Stored entries
##########

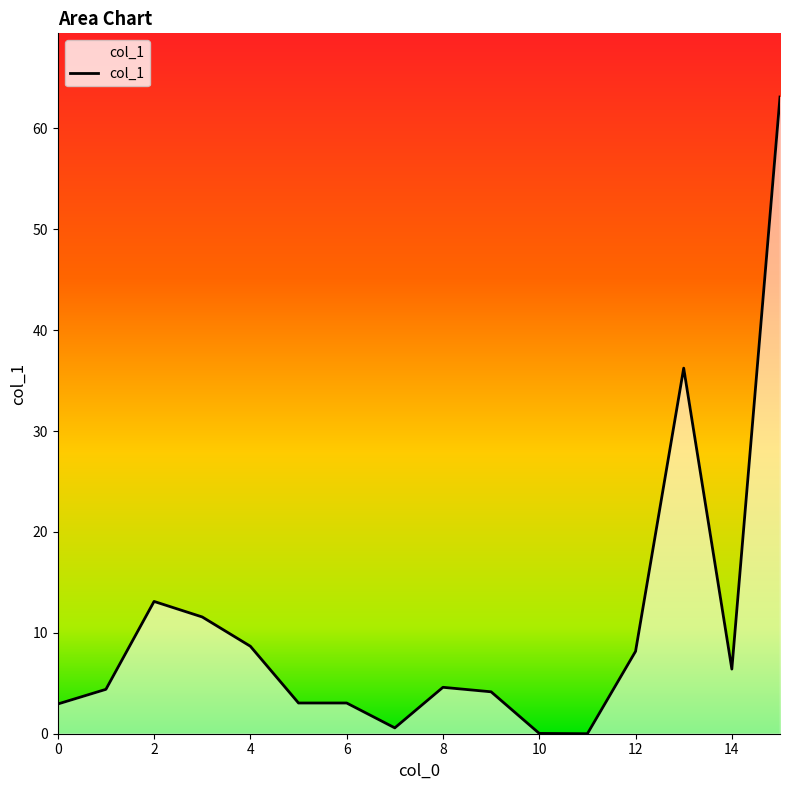

What is the maximum value shown in the chart?

63.1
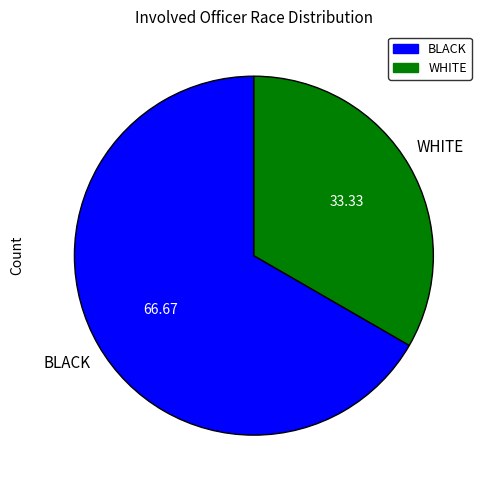

Between WHITE and BLACK, which is larger?

BLACK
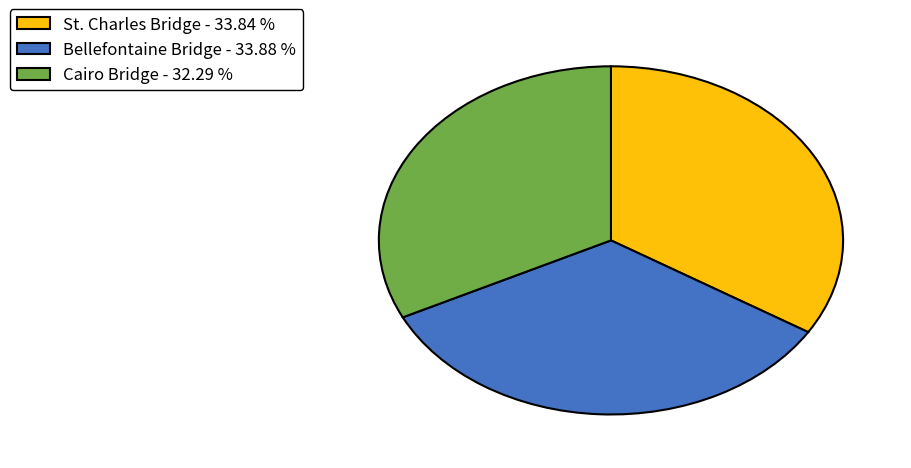

Approximately how many times larger is the value at Cairo Bridge compared to St. Charles Bridge?

1.0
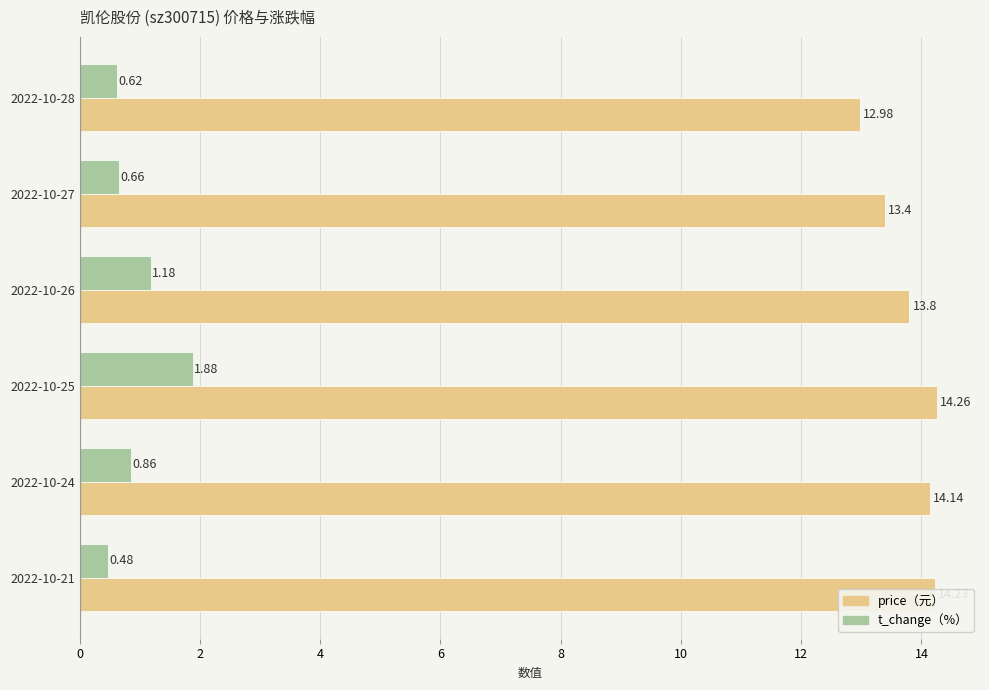

What is the total value across all series at 2022-10-26?

15.0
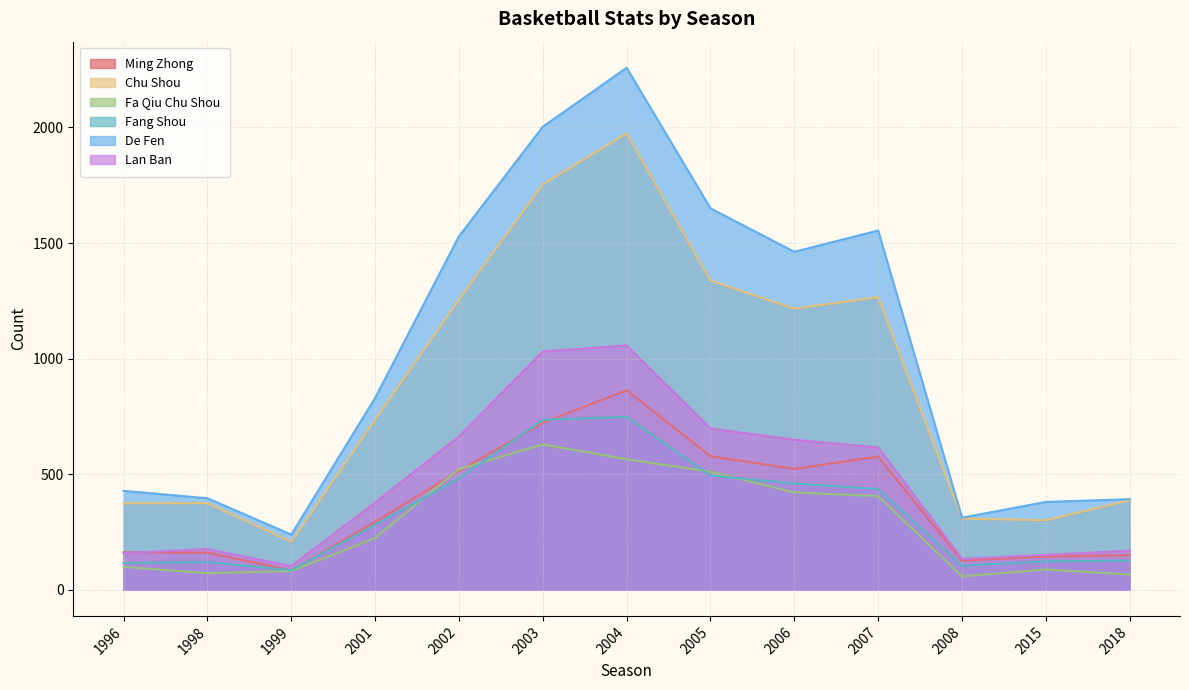

True or false: Lan Ban has more than 1 interior local peaks.

True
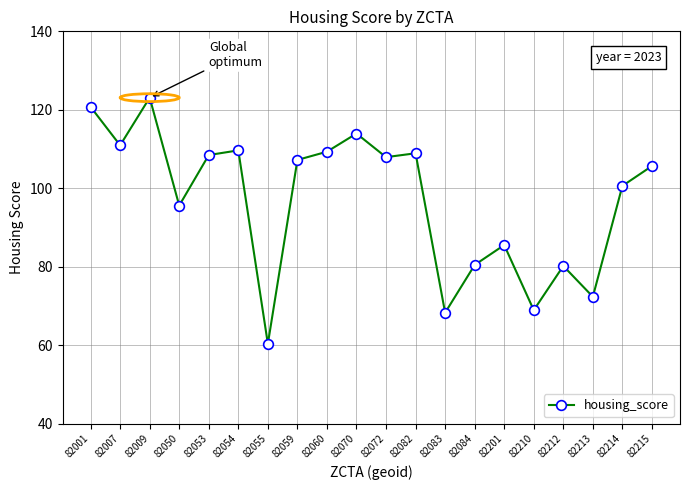

What is the average value?

96.9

##########

▶ [PROBLEM REQUIREMENTS]: Arrange every line of the material above as a numbered list. Skip the blank lines and leave out the pictures.

▶ [ANSWER TO THE EXERCISE]:
1. What is the maximum value shown in the chart?
2. 63.1
3. Between WHITE and BLACK, which is larger?
4. BLACK
5. Approximately how many times larger is the value at Cairo Bridge compared to St. Charles Bridge?
6. 1.0
7. What is the total value across all series at 2022-10-26?
8. 15.0
9. True or false: Lan Ban has more than 1 interior local peaks.
10. True
11. What is the average value?
12. 96.9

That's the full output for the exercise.